§ **AVAILABLE RECORDS**
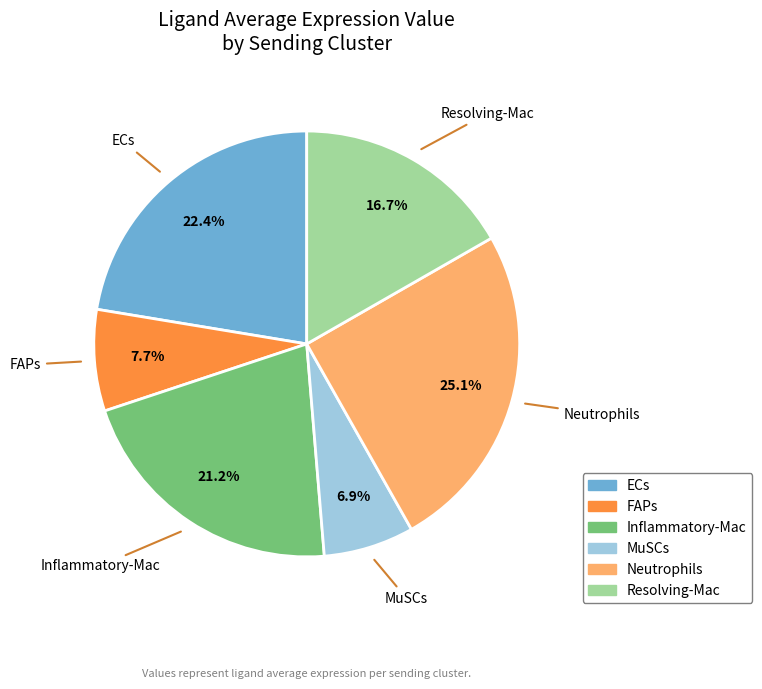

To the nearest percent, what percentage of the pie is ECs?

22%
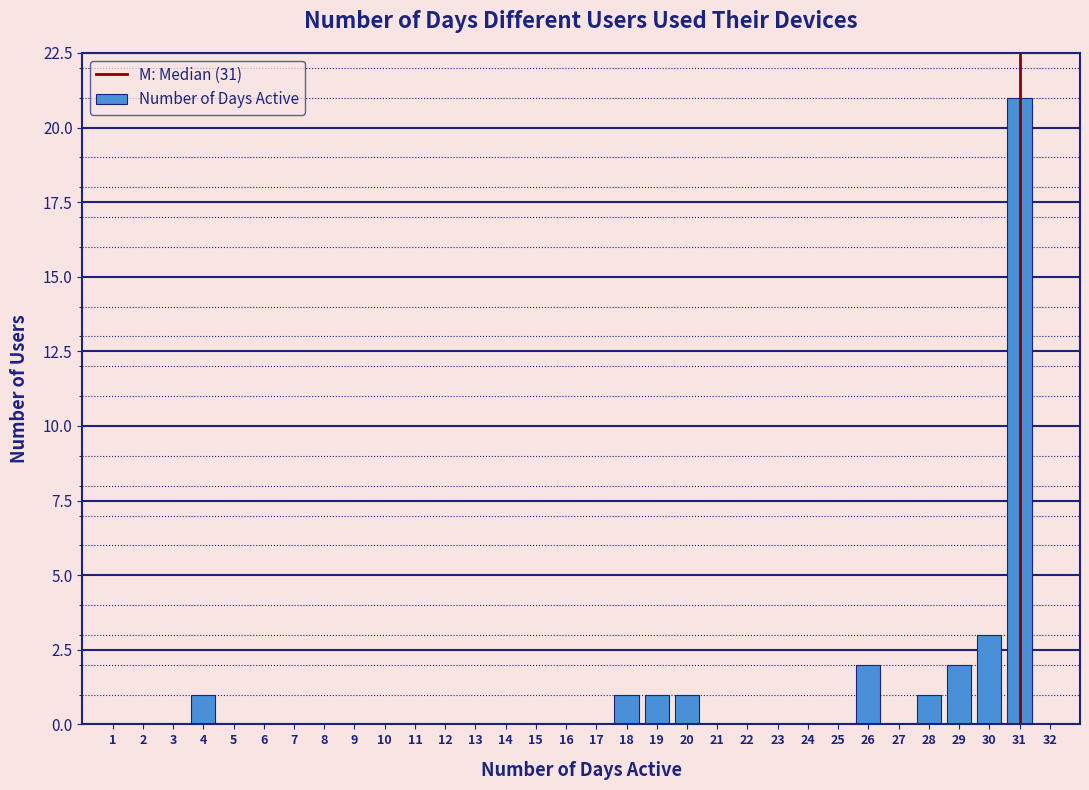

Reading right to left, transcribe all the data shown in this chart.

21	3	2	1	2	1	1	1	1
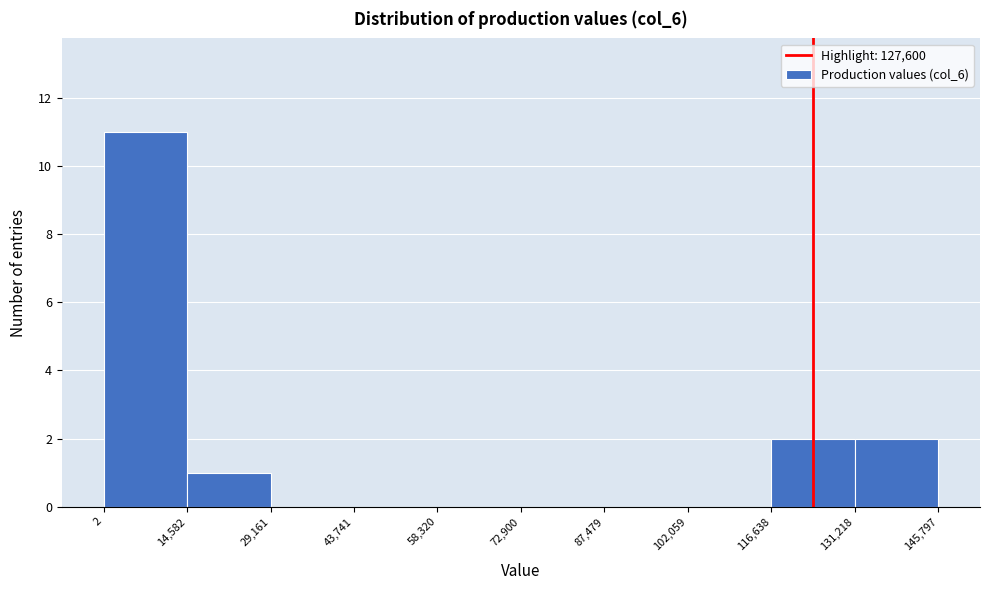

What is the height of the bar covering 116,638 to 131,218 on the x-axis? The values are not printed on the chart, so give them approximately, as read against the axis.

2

§ **JOB ITEM**
Retype all of the material above exactly, leaving out the pictures.

§ **ANSWER FOR THIS EXERCISE**
To the nearest percent, what percentage of the pie is ECs?

22%

Reading right to left, transcribe all the data shown in this chart.

21	3	2	1	2	1	1	1	1

What is the height of the bar covering 116,638 to 131,218 on the x-axis? The values are not printed on the chart, so give them approximately, as read against the axis.

2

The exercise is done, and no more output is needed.